■ **TASK REQUIREMENTS**
Using the data beneath this instruction, retype only the lines from the one that contains "X101405479Y-65339521D03*" down to the one that contains "X123559229Y-54450771D03*", both included, exactly as they appear.

■ **DATA UNDER STUDY**
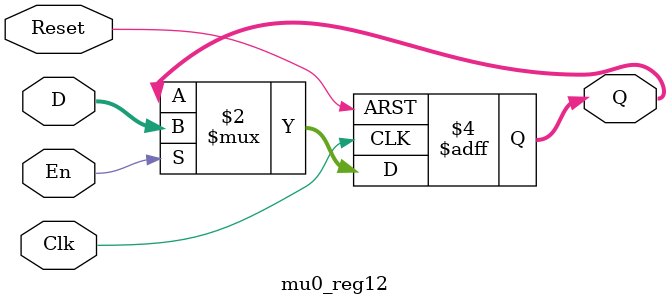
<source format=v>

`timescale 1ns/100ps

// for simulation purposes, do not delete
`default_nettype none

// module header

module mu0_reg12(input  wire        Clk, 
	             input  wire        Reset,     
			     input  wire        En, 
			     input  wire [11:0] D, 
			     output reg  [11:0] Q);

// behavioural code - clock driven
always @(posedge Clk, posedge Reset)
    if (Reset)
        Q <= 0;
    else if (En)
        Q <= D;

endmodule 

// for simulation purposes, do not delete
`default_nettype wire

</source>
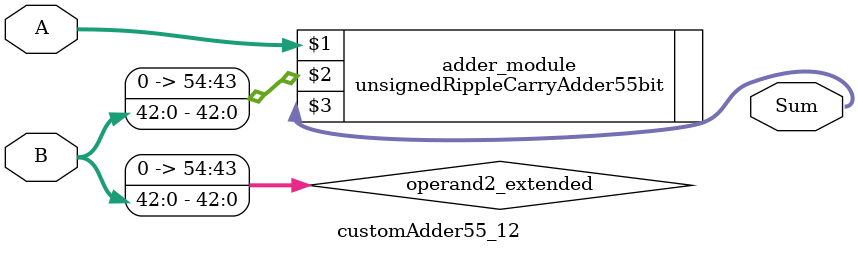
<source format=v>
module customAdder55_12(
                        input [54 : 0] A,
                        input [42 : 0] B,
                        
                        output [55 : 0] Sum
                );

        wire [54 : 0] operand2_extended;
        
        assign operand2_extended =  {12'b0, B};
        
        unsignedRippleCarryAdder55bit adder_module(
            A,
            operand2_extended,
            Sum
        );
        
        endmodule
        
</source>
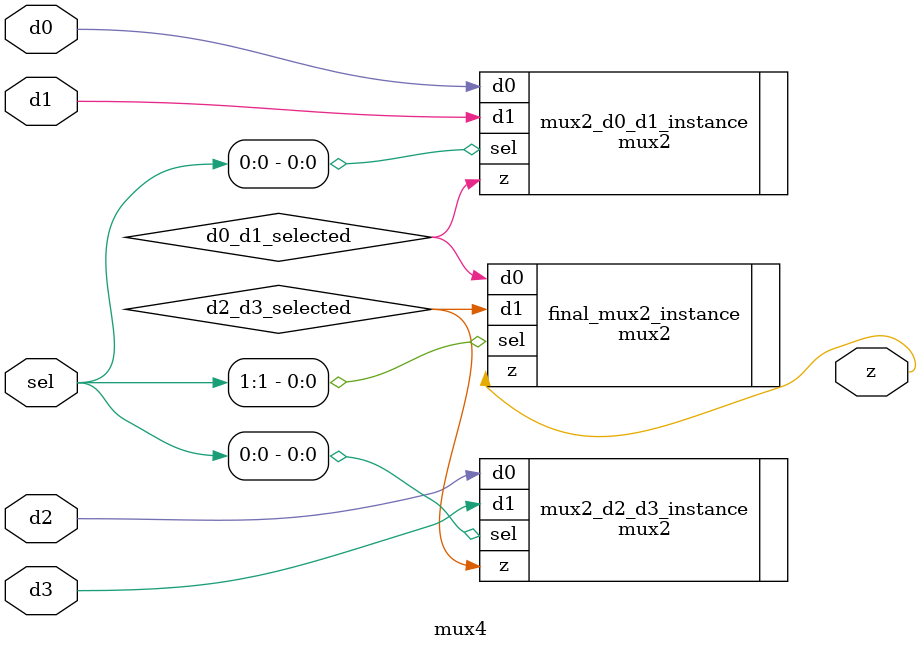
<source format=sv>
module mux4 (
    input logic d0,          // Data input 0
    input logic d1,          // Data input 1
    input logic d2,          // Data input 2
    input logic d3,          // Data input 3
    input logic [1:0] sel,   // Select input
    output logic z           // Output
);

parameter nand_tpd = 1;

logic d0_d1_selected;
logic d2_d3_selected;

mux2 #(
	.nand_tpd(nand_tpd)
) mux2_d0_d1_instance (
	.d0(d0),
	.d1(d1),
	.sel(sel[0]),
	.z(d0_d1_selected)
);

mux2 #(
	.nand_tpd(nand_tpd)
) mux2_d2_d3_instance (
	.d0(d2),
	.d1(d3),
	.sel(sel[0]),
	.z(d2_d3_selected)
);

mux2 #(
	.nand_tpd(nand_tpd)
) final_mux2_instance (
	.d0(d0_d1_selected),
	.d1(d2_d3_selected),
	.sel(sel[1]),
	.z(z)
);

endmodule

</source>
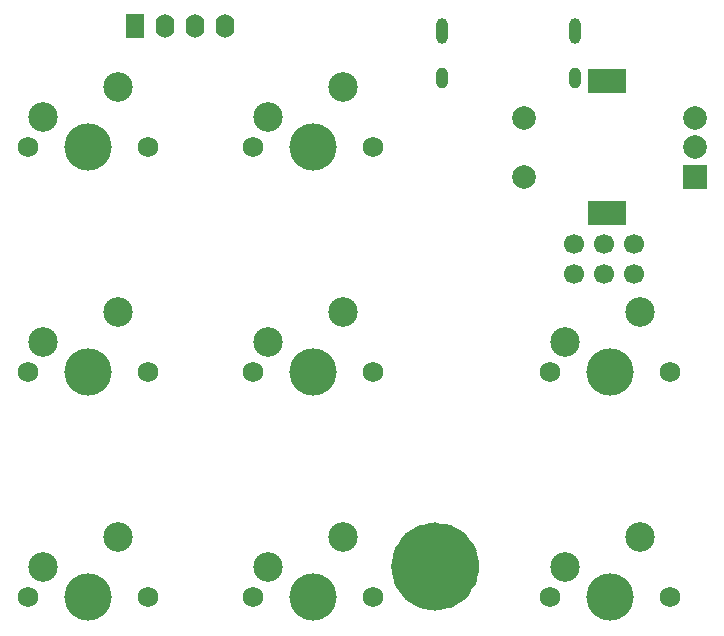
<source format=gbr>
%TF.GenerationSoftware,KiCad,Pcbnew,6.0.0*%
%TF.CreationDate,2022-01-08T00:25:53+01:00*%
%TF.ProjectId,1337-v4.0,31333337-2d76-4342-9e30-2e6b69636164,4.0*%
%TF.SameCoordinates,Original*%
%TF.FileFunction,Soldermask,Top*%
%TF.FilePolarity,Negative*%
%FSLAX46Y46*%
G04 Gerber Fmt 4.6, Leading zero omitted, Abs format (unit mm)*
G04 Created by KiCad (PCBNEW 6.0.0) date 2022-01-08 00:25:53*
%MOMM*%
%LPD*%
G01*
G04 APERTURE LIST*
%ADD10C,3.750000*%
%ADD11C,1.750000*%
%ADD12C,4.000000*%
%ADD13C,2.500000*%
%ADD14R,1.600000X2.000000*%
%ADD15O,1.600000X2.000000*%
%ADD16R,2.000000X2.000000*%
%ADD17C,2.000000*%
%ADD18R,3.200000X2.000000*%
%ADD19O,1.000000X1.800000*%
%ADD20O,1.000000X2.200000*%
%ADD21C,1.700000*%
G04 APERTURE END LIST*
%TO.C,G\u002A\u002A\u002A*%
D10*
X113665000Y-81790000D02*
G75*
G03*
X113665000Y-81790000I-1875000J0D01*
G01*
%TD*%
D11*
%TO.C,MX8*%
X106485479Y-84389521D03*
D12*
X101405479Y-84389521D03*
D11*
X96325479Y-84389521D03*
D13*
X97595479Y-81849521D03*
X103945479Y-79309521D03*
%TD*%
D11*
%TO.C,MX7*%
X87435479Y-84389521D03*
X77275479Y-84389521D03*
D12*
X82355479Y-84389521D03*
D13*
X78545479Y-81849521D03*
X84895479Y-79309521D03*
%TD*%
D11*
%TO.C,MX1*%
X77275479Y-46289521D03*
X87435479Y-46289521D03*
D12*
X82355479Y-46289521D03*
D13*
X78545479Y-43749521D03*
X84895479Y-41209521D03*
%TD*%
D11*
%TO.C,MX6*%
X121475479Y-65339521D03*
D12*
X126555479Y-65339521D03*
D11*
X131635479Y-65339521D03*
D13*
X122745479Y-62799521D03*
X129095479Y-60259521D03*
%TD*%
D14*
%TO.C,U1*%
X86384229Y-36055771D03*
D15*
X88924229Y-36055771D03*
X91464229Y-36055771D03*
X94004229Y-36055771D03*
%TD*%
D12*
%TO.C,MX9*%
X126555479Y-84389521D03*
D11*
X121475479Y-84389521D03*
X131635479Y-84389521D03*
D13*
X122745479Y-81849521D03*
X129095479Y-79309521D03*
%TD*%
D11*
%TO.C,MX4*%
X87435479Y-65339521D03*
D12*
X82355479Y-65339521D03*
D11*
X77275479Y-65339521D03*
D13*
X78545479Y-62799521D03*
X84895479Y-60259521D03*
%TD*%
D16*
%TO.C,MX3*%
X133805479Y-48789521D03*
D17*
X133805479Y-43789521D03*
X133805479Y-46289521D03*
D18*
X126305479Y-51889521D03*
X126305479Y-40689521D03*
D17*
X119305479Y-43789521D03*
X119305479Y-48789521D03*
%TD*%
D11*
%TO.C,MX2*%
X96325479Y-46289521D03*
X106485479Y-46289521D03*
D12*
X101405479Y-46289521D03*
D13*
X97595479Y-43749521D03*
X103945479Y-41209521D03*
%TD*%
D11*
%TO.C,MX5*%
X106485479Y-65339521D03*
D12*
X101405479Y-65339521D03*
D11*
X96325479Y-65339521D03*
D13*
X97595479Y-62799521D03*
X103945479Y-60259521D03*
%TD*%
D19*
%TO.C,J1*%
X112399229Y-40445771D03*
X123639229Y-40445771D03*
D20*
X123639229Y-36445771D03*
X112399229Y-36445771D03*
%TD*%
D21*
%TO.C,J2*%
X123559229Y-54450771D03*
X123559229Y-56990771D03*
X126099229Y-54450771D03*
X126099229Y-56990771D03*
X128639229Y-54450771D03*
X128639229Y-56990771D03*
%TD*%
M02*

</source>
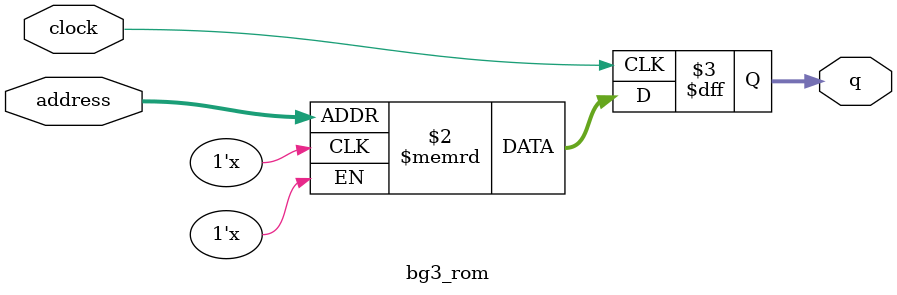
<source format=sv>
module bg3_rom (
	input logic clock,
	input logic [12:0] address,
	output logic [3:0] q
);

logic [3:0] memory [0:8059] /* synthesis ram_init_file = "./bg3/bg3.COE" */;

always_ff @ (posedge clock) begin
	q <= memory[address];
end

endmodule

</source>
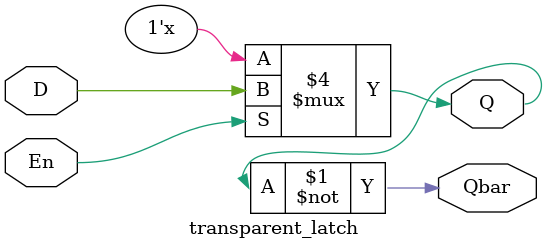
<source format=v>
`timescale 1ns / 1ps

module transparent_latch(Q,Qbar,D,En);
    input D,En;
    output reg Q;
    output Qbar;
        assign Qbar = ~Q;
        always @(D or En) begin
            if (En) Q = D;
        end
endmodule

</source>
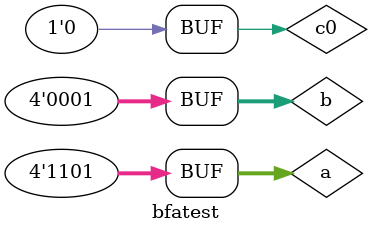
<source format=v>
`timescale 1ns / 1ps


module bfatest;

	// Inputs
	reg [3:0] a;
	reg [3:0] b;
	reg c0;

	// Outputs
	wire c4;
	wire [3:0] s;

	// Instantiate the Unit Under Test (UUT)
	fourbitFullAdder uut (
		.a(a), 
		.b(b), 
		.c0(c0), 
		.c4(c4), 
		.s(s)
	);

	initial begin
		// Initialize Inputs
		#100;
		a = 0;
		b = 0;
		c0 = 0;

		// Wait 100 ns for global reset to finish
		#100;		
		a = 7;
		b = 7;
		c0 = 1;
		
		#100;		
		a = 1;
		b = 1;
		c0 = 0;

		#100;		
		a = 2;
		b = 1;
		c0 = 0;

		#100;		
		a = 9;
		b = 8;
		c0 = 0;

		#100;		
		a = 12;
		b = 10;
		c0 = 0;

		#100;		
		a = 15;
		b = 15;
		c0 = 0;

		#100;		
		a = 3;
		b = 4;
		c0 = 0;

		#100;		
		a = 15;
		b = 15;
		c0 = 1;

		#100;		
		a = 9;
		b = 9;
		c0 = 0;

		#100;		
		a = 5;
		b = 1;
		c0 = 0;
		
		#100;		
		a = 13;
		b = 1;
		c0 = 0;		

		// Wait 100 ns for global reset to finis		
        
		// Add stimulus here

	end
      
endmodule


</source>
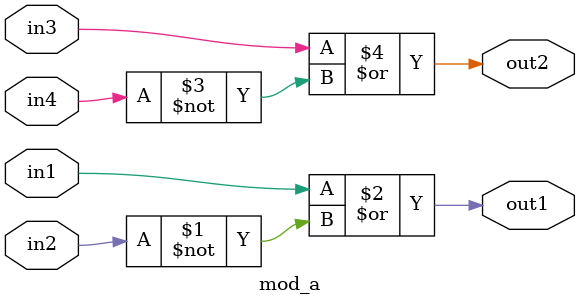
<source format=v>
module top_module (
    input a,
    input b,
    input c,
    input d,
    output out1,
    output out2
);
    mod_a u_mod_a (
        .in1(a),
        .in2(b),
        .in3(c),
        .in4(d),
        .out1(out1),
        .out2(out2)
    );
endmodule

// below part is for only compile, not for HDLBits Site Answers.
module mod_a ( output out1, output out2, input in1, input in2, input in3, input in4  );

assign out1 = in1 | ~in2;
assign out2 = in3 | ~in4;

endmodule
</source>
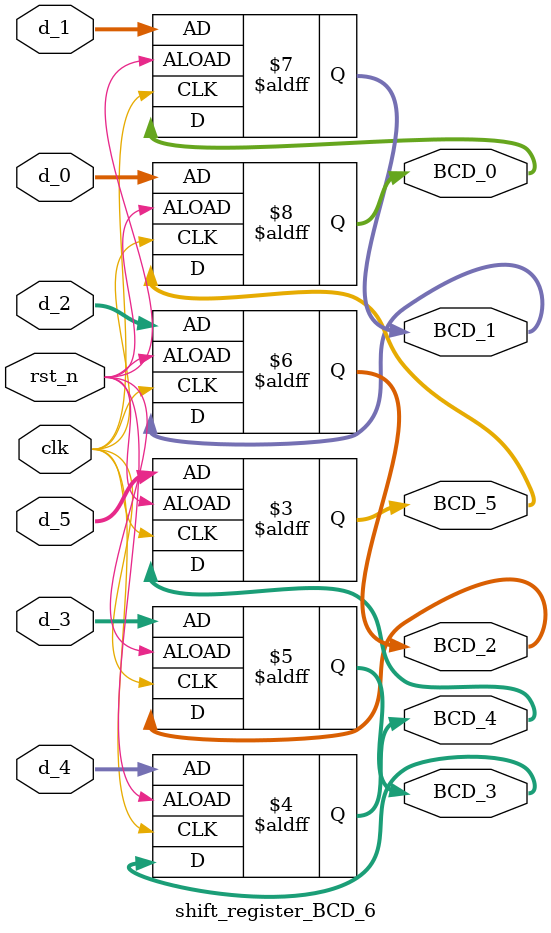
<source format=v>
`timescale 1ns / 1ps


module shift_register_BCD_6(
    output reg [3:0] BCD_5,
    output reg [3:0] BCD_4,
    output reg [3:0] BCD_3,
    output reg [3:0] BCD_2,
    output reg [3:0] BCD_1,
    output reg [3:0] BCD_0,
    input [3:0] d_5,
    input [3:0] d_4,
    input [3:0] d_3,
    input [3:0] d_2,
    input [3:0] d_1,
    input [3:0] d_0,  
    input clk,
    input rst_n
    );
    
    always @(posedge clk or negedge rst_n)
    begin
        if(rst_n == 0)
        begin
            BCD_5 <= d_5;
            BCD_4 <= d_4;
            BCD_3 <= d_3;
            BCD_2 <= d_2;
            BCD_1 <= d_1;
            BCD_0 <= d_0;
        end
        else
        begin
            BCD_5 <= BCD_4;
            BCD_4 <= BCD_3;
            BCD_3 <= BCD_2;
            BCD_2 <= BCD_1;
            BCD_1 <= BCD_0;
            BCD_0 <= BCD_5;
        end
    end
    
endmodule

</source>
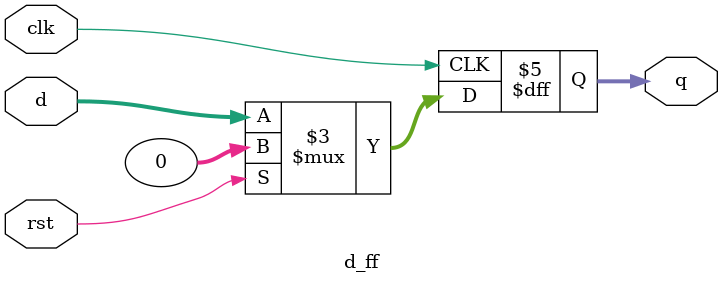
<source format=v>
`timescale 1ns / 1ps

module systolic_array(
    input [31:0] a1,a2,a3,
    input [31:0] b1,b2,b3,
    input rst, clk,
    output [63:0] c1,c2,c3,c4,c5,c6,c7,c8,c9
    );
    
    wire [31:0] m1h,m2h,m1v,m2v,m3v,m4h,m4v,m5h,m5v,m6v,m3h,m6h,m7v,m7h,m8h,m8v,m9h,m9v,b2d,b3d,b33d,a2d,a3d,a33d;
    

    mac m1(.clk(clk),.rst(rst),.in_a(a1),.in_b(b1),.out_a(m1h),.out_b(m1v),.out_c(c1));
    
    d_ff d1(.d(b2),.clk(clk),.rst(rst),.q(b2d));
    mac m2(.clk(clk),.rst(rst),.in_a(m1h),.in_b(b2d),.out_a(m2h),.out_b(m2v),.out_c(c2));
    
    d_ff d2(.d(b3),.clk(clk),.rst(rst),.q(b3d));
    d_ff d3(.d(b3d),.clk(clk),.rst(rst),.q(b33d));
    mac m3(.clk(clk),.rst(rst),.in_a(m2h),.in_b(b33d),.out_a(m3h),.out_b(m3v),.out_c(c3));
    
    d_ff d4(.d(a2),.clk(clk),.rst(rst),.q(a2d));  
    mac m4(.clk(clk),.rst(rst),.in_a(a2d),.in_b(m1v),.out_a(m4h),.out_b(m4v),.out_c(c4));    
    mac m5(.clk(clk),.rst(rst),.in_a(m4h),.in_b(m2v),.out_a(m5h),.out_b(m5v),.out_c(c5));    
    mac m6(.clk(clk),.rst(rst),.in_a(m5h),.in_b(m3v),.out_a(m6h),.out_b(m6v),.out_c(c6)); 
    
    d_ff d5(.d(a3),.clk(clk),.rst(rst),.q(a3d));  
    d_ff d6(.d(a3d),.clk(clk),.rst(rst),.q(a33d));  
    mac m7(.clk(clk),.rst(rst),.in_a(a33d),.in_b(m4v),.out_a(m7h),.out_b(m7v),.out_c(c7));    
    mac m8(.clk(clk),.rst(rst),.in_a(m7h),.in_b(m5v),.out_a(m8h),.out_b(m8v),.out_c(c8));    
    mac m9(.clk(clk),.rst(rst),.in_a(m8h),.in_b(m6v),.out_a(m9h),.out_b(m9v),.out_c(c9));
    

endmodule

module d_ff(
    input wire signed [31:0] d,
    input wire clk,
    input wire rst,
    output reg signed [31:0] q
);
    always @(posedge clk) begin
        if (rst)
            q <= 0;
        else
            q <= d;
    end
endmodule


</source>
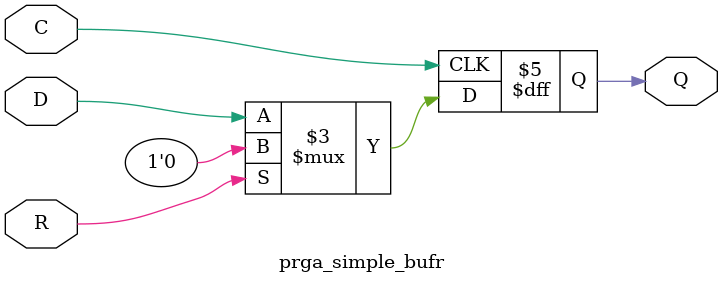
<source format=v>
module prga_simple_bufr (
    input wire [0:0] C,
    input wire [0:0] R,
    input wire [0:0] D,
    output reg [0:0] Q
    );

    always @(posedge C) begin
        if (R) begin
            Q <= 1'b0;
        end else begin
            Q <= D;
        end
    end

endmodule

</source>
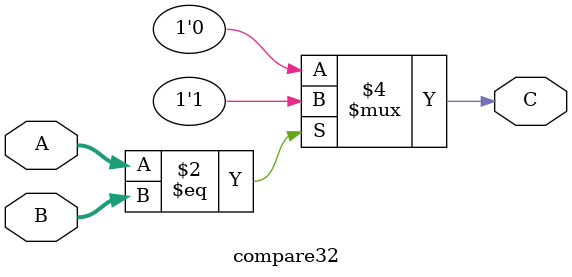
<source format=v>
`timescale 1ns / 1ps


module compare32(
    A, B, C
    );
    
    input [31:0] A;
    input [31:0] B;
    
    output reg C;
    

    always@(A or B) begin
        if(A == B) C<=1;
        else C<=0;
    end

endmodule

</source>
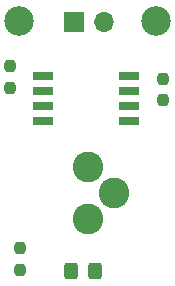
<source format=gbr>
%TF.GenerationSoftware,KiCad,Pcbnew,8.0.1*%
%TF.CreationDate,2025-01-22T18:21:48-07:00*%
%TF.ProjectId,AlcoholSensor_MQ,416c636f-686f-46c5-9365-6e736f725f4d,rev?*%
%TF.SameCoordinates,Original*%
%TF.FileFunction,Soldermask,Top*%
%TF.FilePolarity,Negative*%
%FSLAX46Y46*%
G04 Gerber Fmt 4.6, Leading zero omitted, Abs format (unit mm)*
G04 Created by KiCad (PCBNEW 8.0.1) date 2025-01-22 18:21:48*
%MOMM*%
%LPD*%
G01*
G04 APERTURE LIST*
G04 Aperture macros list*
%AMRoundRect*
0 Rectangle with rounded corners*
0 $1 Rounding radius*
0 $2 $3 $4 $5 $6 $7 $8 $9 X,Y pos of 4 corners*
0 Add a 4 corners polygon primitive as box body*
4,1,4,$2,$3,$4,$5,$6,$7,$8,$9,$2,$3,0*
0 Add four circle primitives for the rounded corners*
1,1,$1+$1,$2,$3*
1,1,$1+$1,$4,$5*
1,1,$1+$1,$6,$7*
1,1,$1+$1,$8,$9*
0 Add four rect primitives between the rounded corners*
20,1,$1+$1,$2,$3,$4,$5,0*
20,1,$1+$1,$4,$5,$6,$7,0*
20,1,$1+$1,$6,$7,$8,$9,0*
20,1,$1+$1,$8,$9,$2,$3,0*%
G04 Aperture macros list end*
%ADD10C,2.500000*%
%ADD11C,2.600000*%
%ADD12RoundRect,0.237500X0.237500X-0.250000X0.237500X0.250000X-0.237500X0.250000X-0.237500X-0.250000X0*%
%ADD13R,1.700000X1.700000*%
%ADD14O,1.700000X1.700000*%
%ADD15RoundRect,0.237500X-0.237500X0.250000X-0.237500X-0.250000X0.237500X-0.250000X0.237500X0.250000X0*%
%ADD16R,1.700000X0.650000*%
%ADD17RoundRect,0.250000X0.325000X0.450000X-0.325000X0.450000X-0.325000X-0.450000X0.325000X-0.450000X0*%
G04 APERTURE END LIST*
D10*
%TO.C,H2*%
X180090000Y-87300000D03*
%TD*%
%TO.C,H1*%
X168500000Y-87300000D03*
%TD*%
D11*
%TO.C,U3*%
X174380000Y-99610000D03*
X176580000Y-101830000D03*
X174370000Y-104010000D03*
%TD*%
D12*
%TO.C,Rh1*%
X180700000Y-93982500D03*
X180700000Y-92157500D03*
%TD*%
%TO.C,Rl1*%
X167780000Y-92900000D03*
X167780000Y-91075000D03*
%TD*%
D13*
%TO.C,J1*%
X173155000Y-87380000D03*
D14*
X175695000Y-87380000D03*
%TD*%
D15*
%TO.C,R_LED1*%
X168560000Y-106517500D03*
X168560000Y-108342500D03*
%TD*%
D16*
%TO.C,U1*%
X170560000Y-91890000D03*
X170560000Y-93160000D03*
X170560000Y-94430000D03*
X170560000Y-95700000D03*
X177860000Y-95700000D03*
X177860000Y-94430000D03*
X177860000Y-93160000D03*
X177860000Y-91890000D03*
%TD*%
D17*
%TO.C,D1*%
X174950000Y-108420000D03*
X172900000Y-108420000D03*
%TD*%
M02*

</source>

■ **ANSWER TO THIS TASK**
X101405479Y-65339521D03*
D11*
X96325479Y-65339521D03*
D13*
X97595479Y-62799521D03*
X103945479Y-60259521D03*
%TD*%
D19*
%TO.C,J1*%
X112399229Y-40445771D03*
X123639229Y-40445771D03*
D20*
X123639229Y-36445771D03*
X112399229Y-36445771D03*
%TD*%
D21*
%TO.C,J2*%
X123559229Y-54450771D03*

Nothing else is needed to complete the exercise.